BRIEF:
Only a verbatim restatement of the lines from the one with "uczynić, wolał przed Świętym Bożym uciekać." through the end of the listing below is wanted. Pictures should be left out.

EXERCISE MATERIAL:

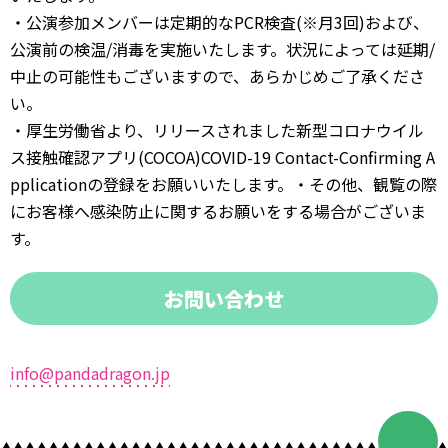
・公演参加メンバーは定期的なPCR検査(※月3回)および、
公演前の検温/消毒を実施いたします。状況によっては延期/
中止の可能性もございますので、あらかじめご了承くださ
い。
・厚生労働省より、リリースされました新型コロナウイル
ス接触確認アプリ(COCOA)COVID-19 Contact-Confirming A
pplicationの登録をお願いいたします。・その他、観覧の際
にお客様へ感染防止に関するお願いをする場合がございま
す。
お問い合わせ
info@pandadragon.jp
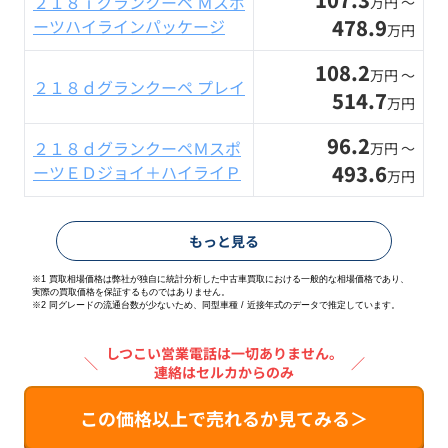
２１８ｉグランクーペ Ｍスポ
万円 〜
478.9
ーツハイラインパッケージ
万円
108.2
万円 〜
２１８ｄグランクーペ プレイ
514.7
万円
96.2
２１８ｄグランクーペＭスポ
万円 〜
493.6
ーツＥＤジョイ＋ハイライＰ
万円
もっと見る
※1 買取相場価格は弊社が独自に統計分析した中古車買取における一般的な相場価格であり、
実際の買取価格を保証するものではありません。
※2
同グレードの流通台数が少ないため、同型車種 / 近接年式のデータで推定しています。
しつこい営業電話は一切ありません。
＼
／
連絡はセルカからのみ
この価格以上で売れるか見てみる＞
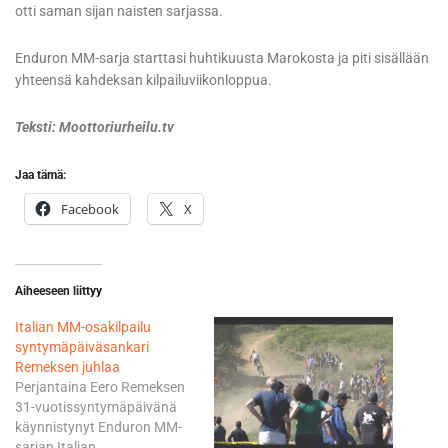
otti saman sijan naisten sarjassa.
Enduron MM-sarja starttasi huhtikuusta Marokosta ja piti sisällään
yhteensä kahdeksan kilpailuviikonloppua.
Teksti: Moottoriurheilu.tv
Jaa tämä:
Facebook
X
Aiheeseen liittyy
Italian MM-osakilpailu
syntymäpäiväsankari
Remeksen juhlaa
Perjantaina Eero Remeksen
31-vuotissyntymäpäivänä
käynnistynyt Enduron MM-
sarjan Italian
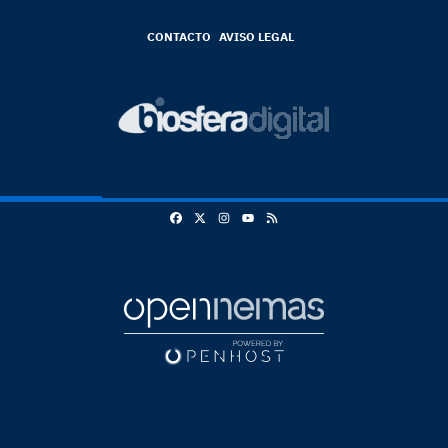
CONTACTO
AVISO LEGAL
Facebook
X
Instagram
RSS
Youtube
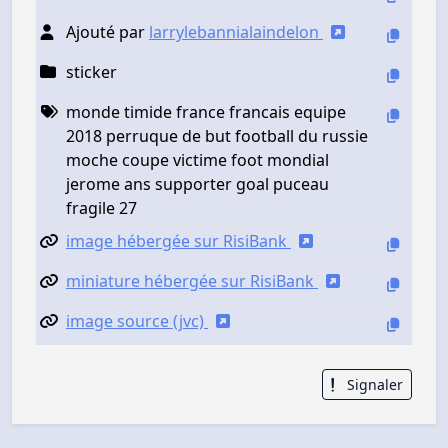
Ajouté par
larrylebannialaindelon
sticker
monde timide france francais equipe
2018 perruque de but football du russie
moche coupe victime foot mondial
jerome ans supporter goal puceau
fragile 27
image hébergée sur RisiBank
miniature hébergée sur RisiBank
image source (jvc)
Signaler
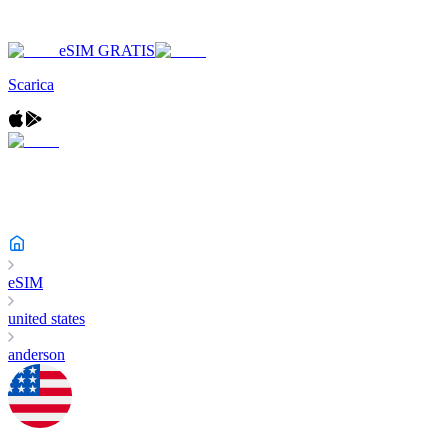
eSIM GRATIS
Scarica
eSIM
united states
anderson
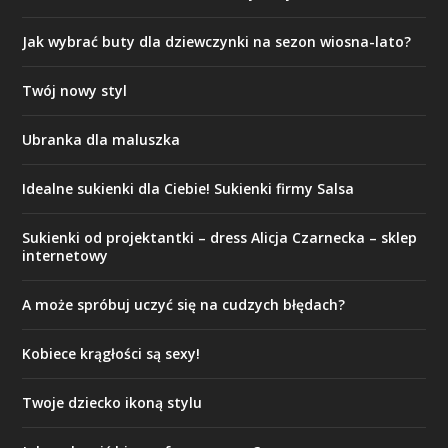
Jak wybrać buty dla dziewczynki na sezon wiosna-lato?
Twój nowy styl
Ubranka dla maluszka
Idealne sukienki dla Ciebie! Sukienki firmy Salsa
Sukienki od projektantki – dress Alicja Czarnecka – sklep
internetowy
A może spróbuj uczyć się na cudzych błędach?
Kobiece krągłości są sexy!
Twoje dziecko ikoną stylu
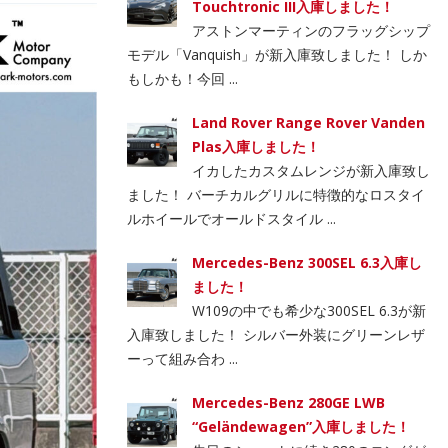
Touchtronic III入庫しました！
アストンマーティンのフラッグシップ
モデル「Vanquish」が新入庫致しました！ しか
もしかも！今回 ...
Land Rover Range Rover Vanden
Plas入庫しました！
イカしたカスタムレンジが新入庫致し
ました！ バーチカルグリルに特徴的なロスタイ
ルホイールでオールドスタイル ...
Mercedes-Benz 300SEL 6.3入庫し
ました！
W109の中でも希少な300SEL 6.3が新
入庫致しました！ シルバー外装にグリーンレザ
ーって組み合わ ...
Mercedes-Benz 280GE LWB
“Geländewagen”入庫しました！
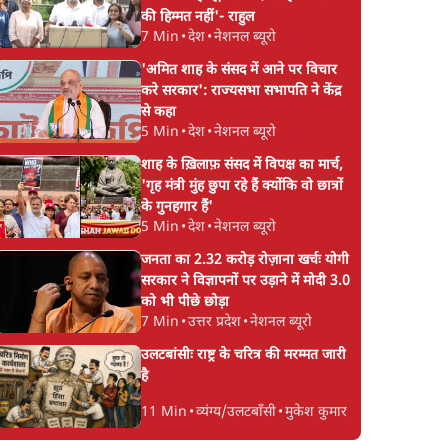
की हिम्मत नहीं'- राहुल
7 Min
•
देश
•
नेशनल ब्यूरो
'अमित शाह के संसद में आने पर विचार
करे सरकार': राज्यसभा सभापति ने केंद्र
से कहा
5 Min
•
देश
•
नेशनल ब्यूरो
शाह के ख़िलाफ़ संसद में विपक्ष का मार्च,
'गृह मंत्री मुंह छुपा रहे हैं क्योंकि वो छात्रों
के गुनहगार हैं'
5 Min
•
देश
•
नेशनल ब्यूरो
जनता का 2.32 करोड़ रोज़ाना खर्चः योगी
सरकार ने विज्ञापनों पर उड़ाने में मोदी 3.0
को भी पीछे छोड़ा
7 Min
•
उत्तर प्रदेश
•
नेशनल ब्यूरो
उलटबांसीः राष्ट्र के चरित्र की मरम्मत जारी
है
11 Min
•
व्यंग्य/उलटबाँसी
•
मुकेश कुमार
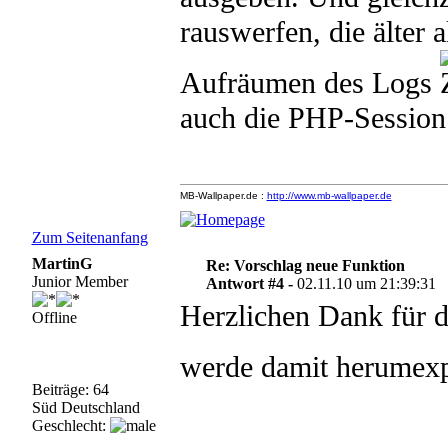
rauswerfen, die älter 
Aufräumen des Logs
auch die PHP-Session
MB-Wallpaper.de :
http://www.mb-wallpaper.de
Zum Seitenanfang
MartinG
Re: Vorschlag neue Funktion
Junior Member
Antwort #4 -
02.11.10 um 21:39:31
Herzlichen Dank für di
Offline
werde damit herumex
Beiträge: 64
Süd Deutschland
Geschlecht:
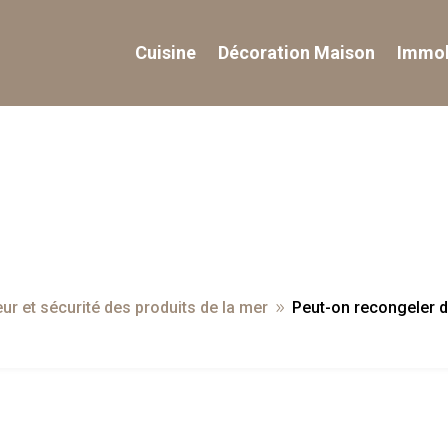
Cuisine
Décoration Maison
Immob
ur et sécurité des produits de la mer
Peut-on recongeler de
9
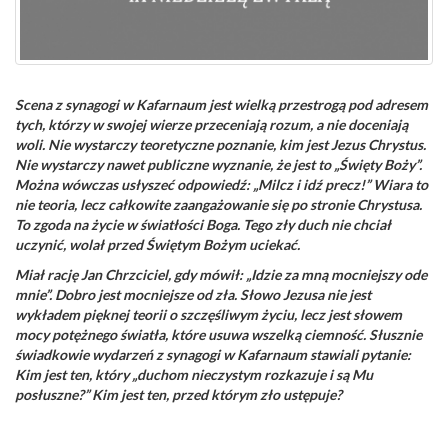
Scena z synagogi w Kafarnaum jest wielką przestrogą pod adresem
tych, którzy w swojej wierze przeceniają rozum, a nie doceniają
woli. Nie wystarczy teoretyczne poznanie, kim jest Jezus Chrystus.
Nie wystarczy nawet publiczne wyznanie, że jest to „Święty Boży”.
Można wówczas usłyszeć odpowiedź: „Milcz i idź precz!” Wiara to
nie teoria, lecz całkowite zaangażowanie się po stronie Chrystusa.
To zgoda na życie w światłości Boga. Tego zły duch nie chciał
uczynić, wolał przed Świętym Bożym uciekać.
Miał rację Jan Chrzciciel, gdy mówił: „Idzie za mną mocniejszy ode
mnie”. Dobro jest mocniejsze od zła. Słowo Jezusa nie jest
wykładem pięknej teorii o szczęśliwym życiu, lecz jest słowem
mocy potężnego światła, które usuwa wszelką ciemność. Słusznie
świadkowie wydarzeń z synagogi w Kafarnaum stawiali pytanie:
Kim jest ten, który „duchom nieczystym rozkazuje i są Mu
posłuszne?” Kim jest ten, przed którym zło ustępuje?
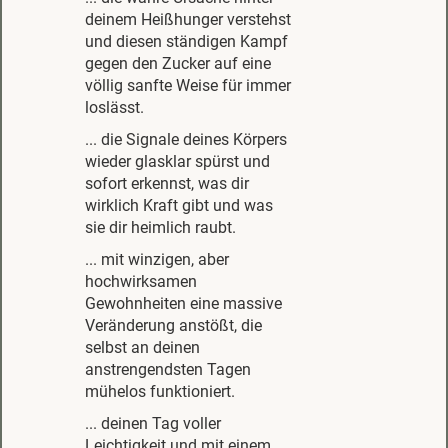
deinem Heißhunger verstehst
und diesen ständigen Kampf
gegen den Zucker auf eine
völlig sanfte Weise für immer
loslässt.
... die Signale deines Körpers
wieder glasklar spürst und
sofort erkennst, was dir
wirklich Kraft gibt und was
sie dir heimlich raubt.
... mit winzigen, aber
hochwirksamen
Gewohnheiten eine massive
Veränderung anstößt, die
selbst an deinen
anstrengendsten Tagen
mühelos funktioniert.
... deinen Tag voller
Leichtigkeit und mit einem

RESPONSE TO THE TASK:
uczynić, wolał przed Świętym Bożym uciekać.
Miał rację Jan Chrzciciel, gdy mówił: „Idzie za mną mocniejszy ode
mnie”. Dobro jest mocniejsze od zła. Słowo Jezusa nie jest
wykładem pięknej teorii o szczęśliwym życiu, lecz jest słowem
mocy potężnego światła, które usuwa wszelką ciemność. Słusznie
świadkowie wydarzeń z synagogi w Kafarnaum stawiali pytanie:
Kim jest ten, który „duchom nieczystym rozkazuje i są Mu
posłuszne?” Kim jest ten, przed którym zło ustępuje?
deinem Heißhunger verstehst
und diesen ständigen Kampf
gegen den Zucker auf eine
völlig sanfte Weise für immer
loslässt.
... die Signale deines Körpers
wieder glasklar spürst und
sofort erkennst, was dir
wirklich Kraft gibt und was
sie dir heimlich raubt.
... mit winzigen, aber
hochwirksamen
Gewohnheiten eine massive
Veränderung anstößt, die
selbst an deinen
anstrengendsten Tagen
mühelos funktioniert.
... deinen Tag voller
Leichtigkeit und mit einem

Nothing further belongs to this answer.